What is an odd permutation in the centralizer of (1,2,3)(4,5,6) in $S_6$? Can you help me finding an odd permutation which commutates with $(1,2,3)(4,5,6)$ in $S_6$ ?
 A: This seems to be a good candidate: $(14)(25)(36)$
A: You have two valid answers already, but I wil try to explain how they could be derived. 
In my answer, I will let permutations act from the right.
Notice that $\sigma^{-1} (123)(456)\sigma = ( 1\sigma 2\sigma 3\sigma) (4 \sigma 5\sigma 6\sigma)$. Hence if $\sigma$ is chosen to interchange $1$ and $4$, and $2$ and $5$ and $3$ and $6,$ we will still have $\sigma^{-1} (123)(456)\sigma = (456)(123) = (123)(456).$ Hence the permutation $\sigma = (14)(25(36)$ commutes with $(123)(456),$ and is an odd permutation, as it is a product of an odd number of transpositions. 
A: $(14)(25)(36)$ commutes with $(123)(456)$ and is odd.
If $\sigma$ is a permutation of $\{1,2,4,5,6\}$, $\sigma \circ (123) \circ \sigma^{-1}=(\sigma(1) \sigma(2) \sigma(3))$.
Similarly, $\sigma \circ (123)(456) \circ \sigma^{-1}=(\sigma(1) \sigma(2) \sigma(3))(\sigma(4) \sigma(5) \sigma(6))$.

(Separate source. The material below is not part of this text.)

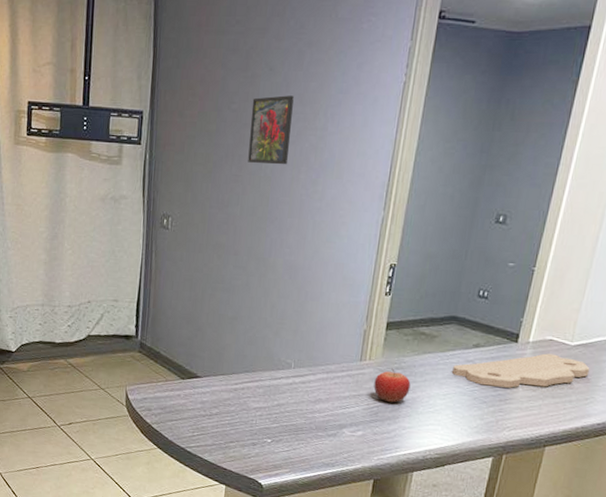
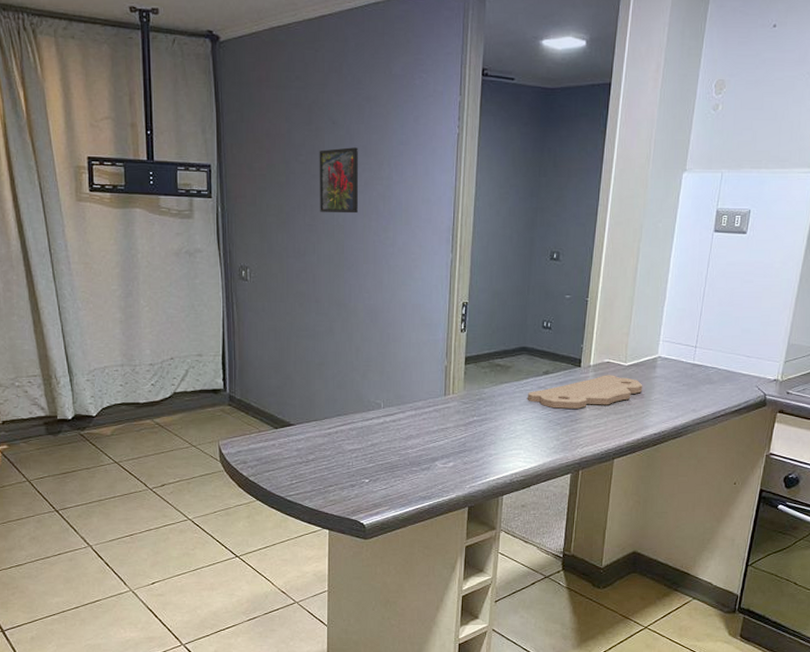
fruit: present [373,368,411,403] -> none [459,400,492,433]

A: Saying that x and y commute is the same as saying that $yxy^{-1} = x$, that is that conjugation by y preserves x.  Conjugation by a permutation is just renaming the elements.  E.g. conjugating by $(1 2)$ just means change all 1's to 2's and vice-versa.  So you want to find a way of renaming the elements between 1 and 6 which doesn't change $(1 2 3)(4 5 6)$.  One way to do that would be to rename the elements within a give triple, e.g. conjugate by $(1 2 3)$.  But that only gives you even permutations.  The other way to do it is to interchange the roles of the two triples.  This gives you the example in the other answers.